Though America remains a society of capitalists and entrepreneurs, thank goodness we're also a nation of caring friends and neighbors who take pride in our communities and an active interest in bettering the lives of others.
It is to celebrate the contributions of civic leaders like our Quad-Cities neighbors busily providing flood relief this week that National Volunteer Week was established in 1974. Despite leading busier and busier lives, we're happy to note that our active corps of volunteers has not shrunk.
According to the Corporation for National and Community Service, some 64 million Americans volunteer nearly 8 billion hours each year in services valued at $171 billion. And those are just the folks who are counted by organizations. They don't include, for example, many of the Quad-Citians who simply jumped in and rolled up their sleeves to battle recent flood waters.

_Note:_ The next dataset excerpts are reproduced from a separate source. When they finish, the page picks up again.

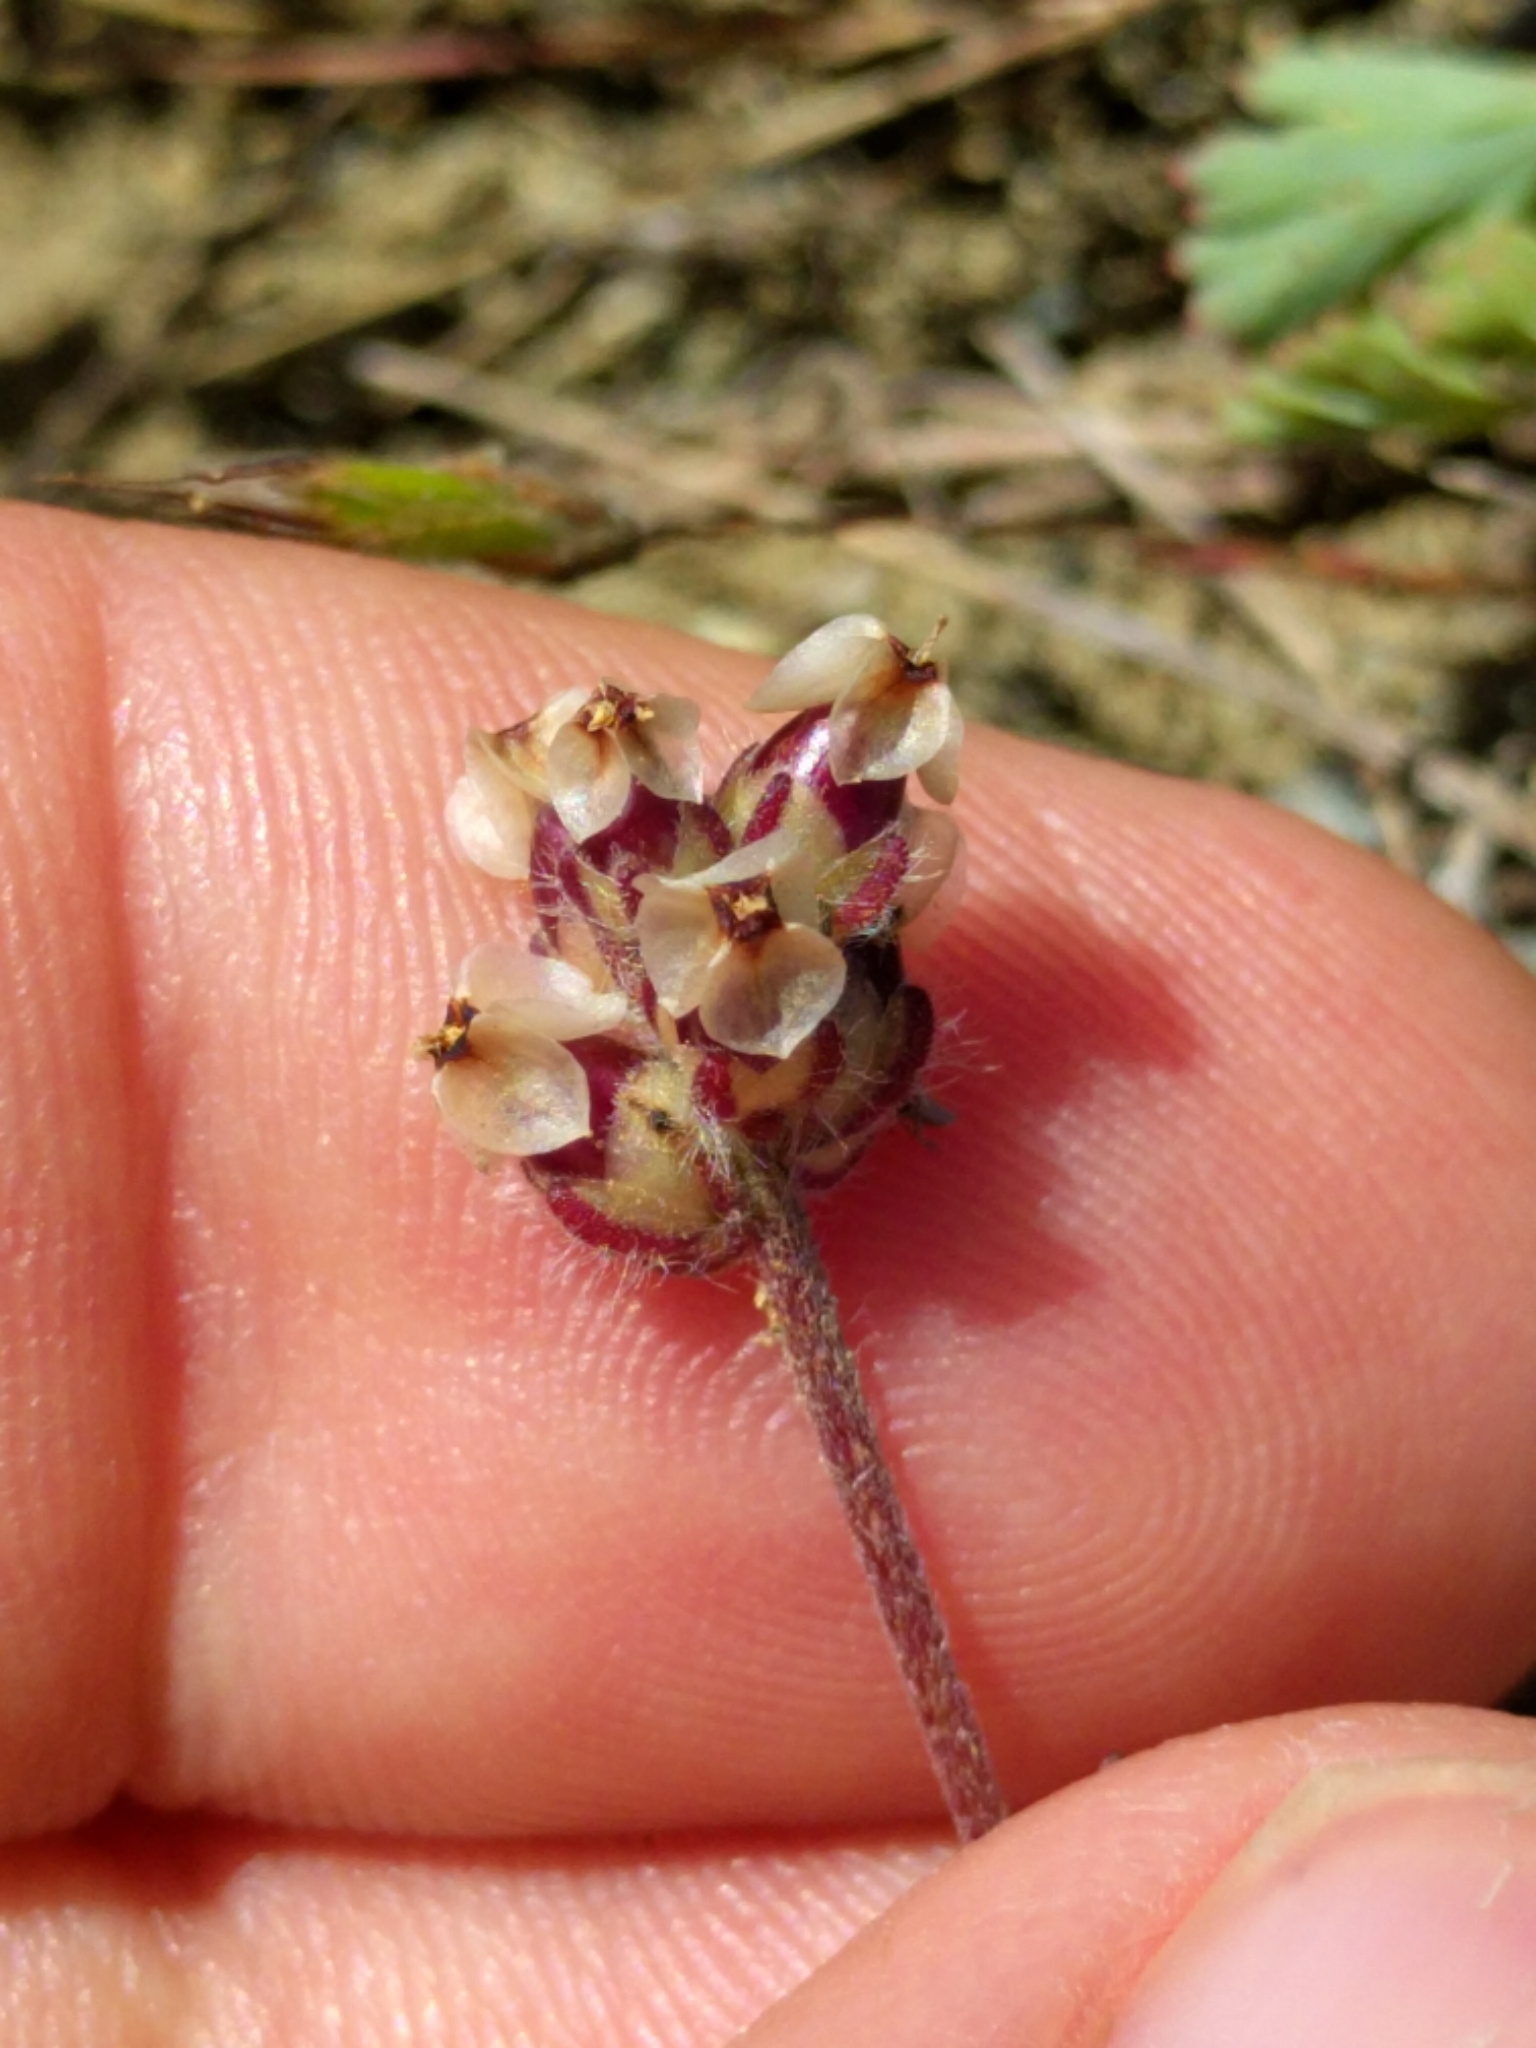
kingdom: Plantae
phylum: Tracheophyta
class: Magnoliopsida
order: Lamiales
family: Plantaginaceae
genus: Plantago
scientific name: Plantago erecta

Also in Viewpoints today, Betsy Pratt, regional chief executive officer of the American Red Cross, celebrates the contributions of Red Cross volunteers in this week's floods and throughout the year. We join her in offering our heartfelt thanks to those who rushed to the aid of their neighbors this last week and all year long.
Albert Schweitzer said, "Wherever a man turns he can find someone who needs him." Hats off to all the scores of Q-C volunteers who do not turn away from that need and instead strive to fill it however they can.